What is expected
Line by line, copy out the data that follows.
== Dataset content
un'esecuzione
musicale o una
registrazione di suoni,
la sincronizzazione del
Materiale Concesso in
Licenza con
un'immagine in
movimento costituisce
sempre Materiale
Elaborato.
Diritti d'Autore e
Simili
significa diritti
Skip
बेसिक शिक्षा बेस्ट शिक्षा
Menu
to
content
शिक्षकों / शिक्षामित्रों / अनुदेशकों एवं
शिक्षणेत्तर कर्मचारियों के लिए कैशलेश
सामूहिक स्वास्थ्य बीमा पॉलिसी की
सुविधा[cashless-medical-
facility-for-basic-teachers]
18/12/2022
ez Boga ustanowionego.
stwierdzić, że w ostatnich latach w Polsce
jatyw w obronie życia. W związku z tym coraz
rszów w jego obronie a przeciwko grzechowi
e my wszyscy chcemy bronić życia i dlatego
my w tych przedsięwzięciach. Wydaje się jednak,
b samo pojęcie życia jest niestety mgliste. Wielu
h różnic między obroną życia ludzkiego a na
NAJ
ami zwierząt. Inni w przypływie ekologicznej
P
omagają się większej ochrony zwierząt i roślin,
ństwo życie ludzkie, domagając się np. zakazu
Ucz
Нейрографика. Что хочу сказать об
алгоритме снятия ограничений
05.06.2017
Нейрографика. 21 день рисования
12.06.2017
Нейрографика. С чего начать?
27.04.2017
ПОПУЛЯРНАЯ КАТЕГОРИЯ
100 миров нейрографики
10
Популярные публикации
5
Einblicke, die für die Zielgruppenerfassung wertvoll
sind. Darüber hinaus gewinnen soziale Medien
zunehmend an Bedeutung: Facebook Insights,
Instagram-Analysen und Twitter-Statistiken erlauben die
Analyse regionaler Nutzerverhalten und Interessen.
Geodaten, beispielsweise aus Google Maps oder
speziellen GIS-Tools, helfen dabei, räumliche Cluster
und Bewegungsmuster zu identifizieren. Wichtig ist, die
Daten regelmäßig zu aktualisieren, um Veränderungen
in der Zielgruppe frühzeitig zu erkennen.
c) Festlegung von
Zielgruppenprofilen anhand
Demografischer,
====
Response to this exercise
un'esecuzione
musicale o una
registrazione di suoni,
la sincronizzazione del
Materiale Concesso in
Licenza con
un'immagine in
movimento costituisce
sempre Materiale
Elaborato.
Diritti d'Autore e
Simili
significa diritti
Skip
बेसिक शिक्षा बेस्ट शिक्षा
Menu
to
content
शिक्षकों / शिक्षामित्रों / अनुदेशकों एवं
शिक्षणेत्तर कर्मचारियों के लिए कैशलेश
सामूहिक स्वास्थ्य बीमा पॉलिसी की
सुविधा[cashless-medical-
facility-for-basic-teachers]
18/12/2022
ez Boga ustanowionego.
stwierdzić, że w ostatnich latach w Polsce
jatyw w obronie życia. W związku z tym coraz
rszów w jego obronie a przeciwko grzechowi
e my wszyscy chcemy bronić życia i dlatego
my w tych przedsięwzięciach. Wydaje się jednak,
b samo pojęcie życia jest niestety mgliste. Wielu
h różnic między obroną życia ludzkiego a na
NAJ
ami zwierząt. Inni w przypływie ekologicznej
P
omagają się większej ochrony zwierząt i roślin,
ństwo życie ludzkie, domagając się np. zakazu
Ucz
Нейрографика. Что хочу сказать об
алгоритме снятия ограничений
05.06.2017
Нейрографика. 21 день рисования
12.06.2017
Нейрографика. С чего начать?
27.04.2017
ПОПУЛЯРНАЯ КАТЕГОРИЯ
100 миров нейрографики
10
Популярные публикации
5
Einblicke, die für die Zielgruppenerfassung wertvoll
sind. Darüber hinaus gewinnen soziale Medien
zunehmend an Bedeutung: Facebook Insights,
Instagram-Analysen und Twitter-Statistiken erlauben die
Analyse regionaler Nutzerverhalten und Interessen.
Geodaten, beispielsweise aus Google Maps oder
speziellen GIS-Tools, helfen dabei, räumliche Cluster
und Bewegungsmuster zu identifizieren. Wichtig ist, die
Daten regelmäßig zu aktualisieren, um Veränderungen
in der Zielgruppe frühzeitig zu erkennen.
c) Festlegung von
Zielgruppenprofilen anhand
Demografischer,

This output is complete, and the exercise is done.